Copy out the entries that follow, unchanged.

================================

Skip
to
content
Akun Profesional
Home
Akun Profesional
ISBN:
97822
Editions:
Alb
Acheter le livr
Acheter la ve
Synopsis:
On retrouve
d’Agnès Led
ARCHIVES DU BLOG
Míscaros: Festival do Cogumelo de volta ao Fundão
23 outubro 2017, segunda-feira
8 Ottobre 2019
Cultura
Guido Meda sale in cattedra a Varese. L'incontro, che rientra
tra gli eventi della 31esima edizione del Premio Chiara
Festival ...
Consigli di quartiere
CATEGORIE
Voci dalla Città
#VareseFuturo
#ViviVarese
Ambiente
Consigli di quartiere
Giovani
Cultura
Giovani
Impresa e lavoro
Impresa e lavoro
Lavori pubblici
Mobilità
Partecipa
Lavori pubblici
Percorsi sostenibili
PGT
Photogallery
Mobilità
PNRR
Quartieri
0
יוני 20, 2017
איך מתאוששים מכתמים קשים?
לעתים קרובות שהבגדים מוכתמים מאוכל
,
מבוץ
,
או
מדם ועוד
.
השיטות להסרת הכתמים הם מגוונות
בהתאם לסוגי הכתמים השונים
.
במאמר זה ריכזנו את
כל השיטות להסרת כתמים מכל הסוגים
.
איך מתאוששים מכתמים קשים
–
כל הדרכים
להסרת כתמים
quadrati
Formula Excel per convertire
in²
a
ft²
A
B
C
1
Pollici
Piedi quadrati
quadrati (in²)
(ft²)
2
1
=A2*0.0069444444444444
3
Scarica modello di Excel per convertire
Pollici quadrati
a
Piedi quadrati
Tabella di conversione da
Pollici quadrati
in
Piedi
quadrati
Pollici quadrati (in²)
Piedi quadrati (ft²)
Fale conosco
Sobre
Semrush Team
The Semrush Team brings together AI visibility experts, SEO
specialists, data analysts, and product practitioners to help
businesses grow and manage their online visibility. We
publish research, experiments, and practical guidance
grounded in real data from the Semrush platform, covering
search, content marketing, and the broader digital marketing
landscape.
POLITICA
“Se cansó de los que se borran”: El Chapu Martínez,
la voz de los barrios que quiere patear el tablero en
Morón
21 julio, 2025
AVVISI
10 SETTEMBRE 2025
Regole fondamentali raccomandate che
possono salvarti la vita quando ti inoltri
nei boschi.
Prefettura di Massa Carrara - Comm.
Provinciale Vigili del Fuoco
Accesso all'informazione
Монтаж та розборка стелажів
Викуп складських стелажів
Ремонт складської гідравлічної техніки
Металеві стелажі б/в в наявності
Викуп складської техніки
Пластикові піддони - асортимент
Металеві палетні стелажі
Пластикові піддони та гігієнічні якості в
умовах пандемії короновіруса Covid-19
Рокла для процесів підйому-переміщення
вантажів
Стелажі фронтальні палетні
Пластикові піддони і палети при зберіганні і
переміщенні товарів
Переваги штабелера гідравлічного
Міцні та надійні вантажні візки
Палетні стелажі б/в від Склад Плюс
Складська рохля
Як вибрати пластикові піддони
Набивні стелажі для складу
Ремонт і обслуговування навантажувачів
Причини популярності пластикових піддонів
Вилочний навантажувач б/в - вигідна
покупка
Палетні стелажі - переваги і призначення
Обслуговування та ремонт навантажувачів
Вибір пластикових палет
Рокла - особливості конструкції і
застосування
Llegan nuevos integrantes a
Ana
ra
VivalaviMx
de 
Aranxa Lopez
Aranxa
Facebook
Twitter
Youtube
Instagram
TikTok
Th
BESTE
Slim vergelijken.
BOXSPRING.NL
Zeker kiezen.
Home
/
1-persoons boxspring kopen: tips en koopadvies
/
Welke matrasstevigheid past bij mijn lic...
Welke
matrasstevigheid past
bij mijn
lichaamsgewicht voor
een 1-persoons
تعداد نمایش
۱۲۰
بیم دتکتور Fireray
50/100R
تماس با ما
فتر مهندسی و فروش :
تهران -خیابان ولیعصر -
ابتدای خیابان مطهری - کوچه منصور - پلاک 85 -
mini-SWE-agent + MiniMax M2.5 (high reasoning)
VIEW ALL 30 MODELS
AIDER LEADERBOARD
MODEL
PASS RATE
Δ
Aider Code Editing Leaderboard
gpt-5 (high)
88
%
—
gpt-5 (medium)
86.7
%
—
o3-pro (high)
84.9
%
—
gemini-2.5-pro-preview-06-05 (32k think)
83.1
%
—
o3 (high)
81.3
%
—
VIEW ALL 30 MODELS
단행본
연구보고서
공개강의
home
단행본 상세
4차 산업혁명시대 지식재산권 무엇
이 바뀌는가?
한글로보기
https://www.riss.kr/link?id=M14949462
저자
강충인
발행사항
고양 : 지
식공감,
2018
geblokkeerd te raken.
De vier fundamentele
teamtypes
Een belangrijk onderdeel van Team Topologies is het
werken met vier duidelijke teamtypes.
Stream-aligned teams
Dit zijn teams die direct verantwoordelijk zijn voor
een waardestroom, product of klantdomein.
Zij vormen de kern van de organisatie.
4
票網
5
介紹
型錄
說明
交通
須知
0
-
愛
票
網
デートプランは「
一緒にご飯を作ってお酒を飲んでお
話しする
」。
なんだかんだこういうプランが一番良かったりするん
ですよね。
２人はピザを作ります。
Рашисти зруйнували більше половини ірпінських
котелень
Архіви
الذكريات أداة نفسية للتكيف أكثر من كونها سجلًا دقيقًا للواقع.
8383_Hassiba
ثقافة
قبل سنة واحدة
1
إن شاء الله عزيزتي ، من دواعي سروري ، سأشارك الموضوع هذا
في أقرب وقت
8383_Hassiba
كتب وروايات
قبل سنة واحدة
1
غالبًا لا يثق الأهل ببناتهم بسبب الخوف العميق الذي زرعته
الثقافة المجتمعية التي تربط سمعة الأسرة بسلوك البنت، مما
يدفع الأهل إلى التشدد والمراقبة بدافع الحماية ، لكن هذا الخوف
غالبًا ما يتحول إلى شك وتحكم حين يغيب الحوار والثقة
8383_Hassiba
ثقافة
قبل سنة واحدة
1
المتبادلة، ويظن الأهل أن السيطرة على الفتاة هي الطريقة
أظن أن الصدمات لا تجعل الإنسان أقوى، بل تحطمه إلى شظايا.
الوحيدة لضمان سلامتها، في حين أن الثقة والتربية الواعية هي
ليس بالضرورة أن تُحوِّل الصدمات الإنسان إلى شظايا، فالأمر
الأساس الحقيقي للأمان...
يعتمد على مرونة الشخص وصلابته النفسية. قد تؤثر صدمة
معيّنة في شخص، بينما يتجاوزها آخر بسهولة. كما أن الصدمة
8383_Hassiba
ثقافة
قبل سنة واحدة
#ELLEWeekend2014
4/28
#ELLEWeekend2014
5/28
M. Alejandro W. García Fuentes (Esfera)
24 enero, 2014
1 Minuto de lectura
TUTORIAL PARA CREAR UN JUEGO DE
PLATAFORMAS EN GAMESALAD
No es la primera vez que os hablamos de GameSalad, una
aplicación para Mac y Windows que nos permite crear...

================================

*ANSWER SECTION:*
Skip
to
content
Akun Profesional
Home
Akun Profesional
ISBN:
97822
Editions:
Alb
Acheter le livr
Acheter la ve
Synopsis:
On retrouve
d’Agnès Led
ARCHIVES DU BLOG
Míscaros: Festival do Cogumelo de volta ao Fundão
23 outubro 2017, segunda-feira
8 Ottobre 2019
Cultura
Guido Meda sale in cattedra a Varese. L'incontro, che rientra
tra gli eventi della 31esima edizione del Premio Chiara
Festival ...
Consigli di quartiere
CATEGORIE
Voci dalla Città
#VareseFuturo
#ViviVarese
Ambiente
Consigli di quartiere
Giovani
Cultura
Giovani
Impresa e lavoro
Impresa e lavoro
Lavori pubblici
Mobilità
Partecipa
Lavori pubblici
Percorsi sostenibili
PGT
Photogallery
Mobilità
PNRR
Quartieri
0
יוני 20, 2017
איך מתאוששים מכתמים קשים?
לעתים קרובות שהבגדים מוכתמים מאוכל
,
מבוץ
,
או
מדם ועוד
.
השיטות להסרת הכתמים הם מגוונות
בהתאם לסוגי הכתמים השונים
.
במאמר זה ריכזנו את
כל השיטות להסרת כתמים מכל הסוגים
.
איך מתאוששים מכתמים קשים
–
כל הדרכים
להסרת כתמים
quadrati
Formula Excel per convertire
in²
a
ft²
A
B
C
1
Pollici
Piedi quadrati
quadrati (in²)
(ft²)
2
1
=A2*0.0069444444444444
3
Scarica modello di Excel per convertire
Pollici quadrati
a
Piedi quadrati
Tabella di conversione da
Pollici quadrati
in
Piedi
quadrati
Pollici quadrati (in²)
Piedi quadrati (ft²)
Fale conosco
Sobre
Semrush Team
The Semrush Team brings together AI visibility experts, SEO
specialists, data analysts, and product practitioners to help
businesses grow and manage their online visibility. We
publish research, experiments, and practical guidance
grounded in real data from the Semrush platform, covering
search, content marketing, and the broader digital marketing
landscape.
POLITICA
“Se cansó de los que se borran”: El Chapu Martínez,
la voz de los barrios que quiere patear el tablero en
Morón
21 julio, 2025
AVVISI
10 SETTEMBRE 2025
Regole fondamentali raccomandate che
possono salvarti la vita quando ti inoltri
nei boschi.
Prefettura di Massa Carrara - Comm.
Provinciale Vigili del Fuoco
Accesso all'informazione
Монтаж та розборка стелажів
Викуп складських стелажів
Ремонт складської гідравлічної техніки
Металеві стелажі б/в в наявності
Викуп складської техніки
Пластикові піддони - асортимент
Металеві палетні стелажі
Пластикові піддони та гігієнічні якості в
умовах пандемії короновіруса Covid-19
Рокла для процесів підйому-переміщення
вантажів
Стелажі фронтальні палетні
Пластикові піддони і палети при зберіганні і
переміщенні товарів
Переваги штабелера гідравлічного
Міцні та надійні вантажні візки
Палетні стелажі б/в від Склад Плюс
Складська рохля
Як вибрати пластикові піддони
Набивні стелажі для складу
Ремонт і обслуговування навантажувачів
Причини популярності пластикових піддонів
Вилочний навантажувач б/в - вигідна
покупка
Палетні стелажі - переваги і призначення
Обслуговування та ремонт навантажувачів
Вибір пластикових палет
Рокла - особливості конструкції і
застосування
Llegan nuevos integrantes a
Ana
ra
VivalaviMx
de 
Aranxa Lopez
Aranxa
Facebook
Twitter
Youtube
Instagram
TikTok
Th
BESTE
Slim vergelijken.
BOXSPRING.NL
Zeker kiezen.
Home
/
1-persoons boxspring kopen: tips en koopadvies
/
Welke matrasstevigheid past bij mijn lic...
Welke
matrasstevigheid past
bij mijn
lichaamsgewicht voor
een 1-persoons
تعداد نمایش
۱۲۰
بیم دتکتور Fireray
50/100R
تماس با ما
فتر مهندسی و فروش :
تهران -خیابان ولیعصر -
ابتدای خیابان مطهری - کوچه منصور - پلاک 85 -
mini-SWE-agent + MiniMax M2.5 (high reasoning)
VIEW ALL 30 MODELS
AIDER LEADERBOARD
MODEL
PASS RATE
Δ
Aider Code Editing Leaderboard
gpt-5 (high)
88
%
—
gpt-5 (medium)
86.7
%
—
o3-pro (high)
84.9
%
—
gemini-2.5-pro-preview-06-05 (32k think)
83.1
%
—
o3 (high)
81.3
%
—
VIEW ALL 30 MODELS
단행본
연구보고서
공개강의
home
단행본 상세
4차 산업혁명시대 지식재산권 무엇
이 바뀌는가?
한글로보기
https://www.riss.kr/link?id=M14949462
저자
강충인
발행사항
고양 : 지
식공감,
2018
geblokkeerd te raken.
De vier fundamentele
teamtypes
Een belangrijk onderdeel van Team Topologies is het
werken met vier duidelijke teamtypes.
Stream-aligned teams
Dit zijn teams die direct verantwoordelijk zijn voor
een waardestroom, product of klantdomein.
Zij vormen de kern van de organisatie.
4
票網
5
介紹
型錄
說明
交通
須知
0
-
愛
票
網
デートプランは「
一緒にご飯を作ってお酒を飲んでお
話しする
」。
なんだかんだこういうプランが一番良かったりするん
ですよね。
２人はピザを作ります。
Рашисти зруйнували більше половини ірпінських
котелень
Архіви
الذكريات أداة نفسية للتكيف أكثر من كونها سجلًا دقيقًا للواقع.
8383_Hassiba
ثقافة
قبل سنة واحدة
1
إن شاء الله عزيزتي ، من دواعي سروري ، سأشارك الموضوع هذا
في أقرب وقت
8383_Hassiba
كتب وروايات
قبل سنة واحدة
1
غالبًا لا يثق الأهل ببناتهم بسبب الخوف العميق الذي زرعته
الثقافة المجتمعية التي تربط سمعة الأسرة بسلوك البنت، مما
يدفع الأهل إلى التشدد والمراقبة بدافع الحماية ، لكن هذا الخوف
غالبًا ما يتحول إلى شك وتحكم حين يغيب الحوار والثقة
8383_Hassiba
ثقافة
قبل سنة واحدة
1
المتبادلة، ويظن الأهل أن السيطرة على الفتاة هي الطريقة
أظن أن الصدمات لا تجعل الإنسان أقوى، بل تحطمه إلى شظايا.
الوحيدة لضمان سلامتها، في حين أن الثقة والتربية الواعية هي
ليس بالضرورة أن تُحوِّل الصدمات الإنسان إلى شظايا، فالأمر
الأساس الحقيقي للأمان...
يعتمد على مرونة الشخص وصلابته النفسية. قد تؤثر صدمة
معيّنة في شخص، بينما يتجاوزها آخر بسهولة. كما أن الصدمة
8383_Hassiba
ثقافة
قبل سنة واحدة
#ELLEWeekend2014
4/28
#ELLEWeekend2014
5/28
M. Alejandro W. García Fuentes (Esfera)
24 enero, 2014
1 Minuto de lectura
TUTORIAL PARA CREAR UN JUEGO DE
PLATAFORMAS EN GAMESALAD
No es la primera vez que os hablamos de GameSalad, una
aplicación para Mac y Windows que nos permite crear...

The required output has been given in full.